The prime minister, who has four children, is encouraging couples to start a family earlier by giving priority public housing to those with children below 16 years of age. With some of the most expensive real estate in Asia, government-subsidised homes are the only affordable option for most young couples, and waiting lists for new apartments can extend years. The government will make a S$3,000 contribution to childhood medical expenses and last week announced measures to make childcare more affordable.

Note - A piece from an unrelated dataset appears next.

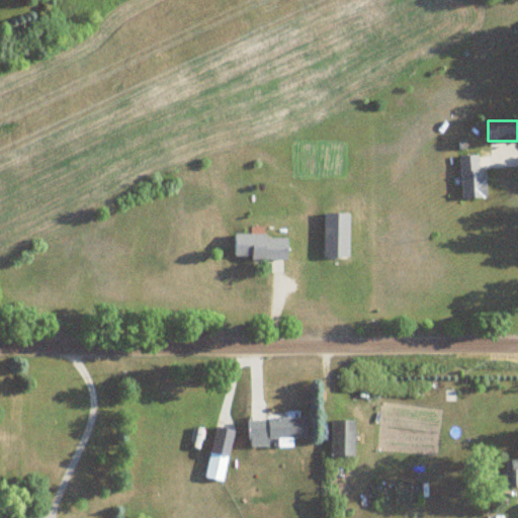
[(486,198),(484,155),(460,156),(462,199),(486,198)]
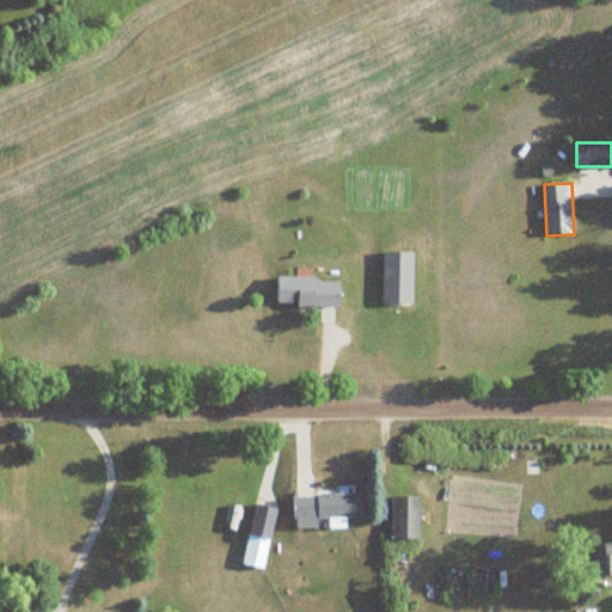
[(412,252),(383,252),(383,304),(412,304),(412,252)]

Is immigration the answer? In the short term, it may be, but as Mukul G. Asher noted in 2008--see this short presentation that was expanded in this paper--Singapore will be competing for immigrants with other destinations, many of which may do a better job of reconciling economic and family needs. The fertility of new Singaporeans is likely to converge with the old. In the medium term, unless unrealistically large numbers of immigrants come to Singapore, the population is still going to age spectacularly. In the long term, a bigger problem may be created. (The conclusion of the South Korean segment of the United Nations' report on replacement migration that, in order to keep potential support ratios at the level of 1995 given prevailing fertility, 5.1 billion people would need to immigrate by 2050 comes to mind.) William Pesek, below, may be right to call this "the human equivalent of what Bernard Madoff did with money", “Ponzi demography.”

All this leaves aside the issue of whether or not immigration on the scale envisaged by the Singaporean government is going to be popular, or even politically possible; authoritarian though Singapore might be, it's still a parliamentary state with elections. Clinging to an economic model requiring politically unsustainable--perhaps physically unsustainable, given Singapore's small size--level of immigration brings to mind Paul Krugman's argument that high economic growth in East Asia, especially Singapore, was the consequence less of productivity growth and more by inputs of labour and capital. At some point, something will have to give. William Pesek's Bloomberg News opinion piece, "Singapore's Population Bubble", highlights the potential fragility of the current political consensus.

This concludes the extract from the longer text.